Denis Boyles cracks me up

In his Euro-Press Review today Boyles offers seven phrases to President Bush for use in his speech next week to EU types during his visit to Europe. They're all funny enough, but as he winds up he administers a ferocious caning to Jacques Chirac and Gerhard Schroder:
7. Jacques, Gerhard, get a better campaign issue. Chirac and Schröder are running nations that, if they were American sitcoms, would be cancelled and sold to European TV networks where they’d run forever, dubbed and dumber. Both nations are in economic sloughs; the Germans in fact are approaching Weimar-levels of unemployment. If they ran on their records in their coming elections, they’d crash faster than this cheap laptop of mine. So for both of these guys, the only campaign issue available is anti-Americanism. In the case of Chirac, it’s just cynical opportunism, sort of what you’d expect from a guy wanted on fraud once he loses his office. In the case of Schröder and especially German Foreign Minister Joschka Fischer, it’s blind ideology. As John Vinocur reports in the IHT, the small, cubical Schröder is not hiding his ambition behind his arrogance:
[A] speech by Gerhard Schröder, billed as a German-take-on-the-world and read out by Defense Minister Peter Struck (Schröder called in sick), grated. The Bush folk, trying so hard to be Europe-amenable seven days before the president’s arrival, suddenly found themselves laboring not to look too wrong-footed, embarrassed or provoked by a message from the chancellor they did not fully expect…

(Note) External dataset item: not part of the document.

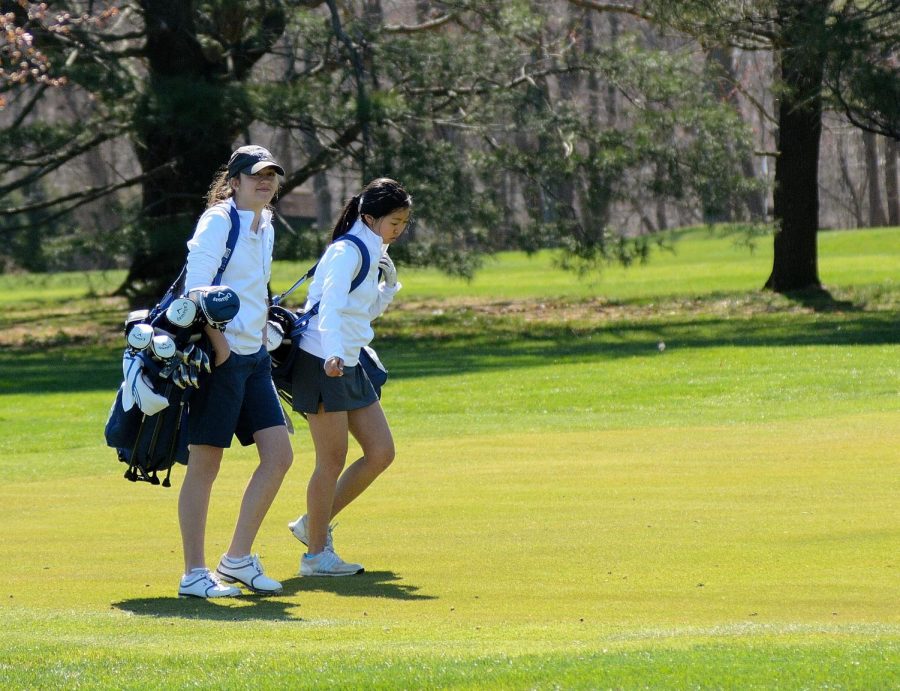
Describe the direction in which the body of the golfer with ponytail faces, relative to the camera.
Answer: to the viewer's right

His text restated his determination that Germany get a UN Security Council seat cum veto power. It fled any mention of his quest to have the European Union lift its embargo on arms sales to China, a proposal that has enraged Congress across the board. And it urged an end to Iran’s isolation and consideration for the mullahs’ “legitimate security concerns” — on a day when James Woolsey, a Clinton administration director of U.S. central intelligence, was asking a seminar panelist if he knew of a single shard of fact indicating that Iran was not about to produce atomic weapons. (No answer.)
This latest burst of anti-Americanism in France and Germany has been aimed not just at the policies of the American government and the war in Iraq but also the culture of the American people, the popularity of which is something Chirac described as an “ecological disaster” during a visit to southeast Asia, just before the tsunami.

This kind of knee-jerk hatred colors the judgments of both men and their fellow citizens. If Germany and France hadn’t already demonstrated their ability to market brutal hatred during World War II, this might not matter. But to fan the flames of grotesque intolerance during a war on terror just to keep two political hacks out of their own growing unemployment lines is a bit much. If that’s worth deep-sixing the Atlantic “alliance,” that’s jake. Or maybe we could give Germany our Security Council seat (and our share of the bills) on our way out of the U.N. Let Europe pay its own way for a decade or two. If Bush makes nothing else clear when he arrives in Brussels Monday night for a “working dinner” with Chirac it should be that ultimately European anti-Americanism isn’t our problem. It’s Europe’s problem, and Euro-leaders should take the lead in solving it.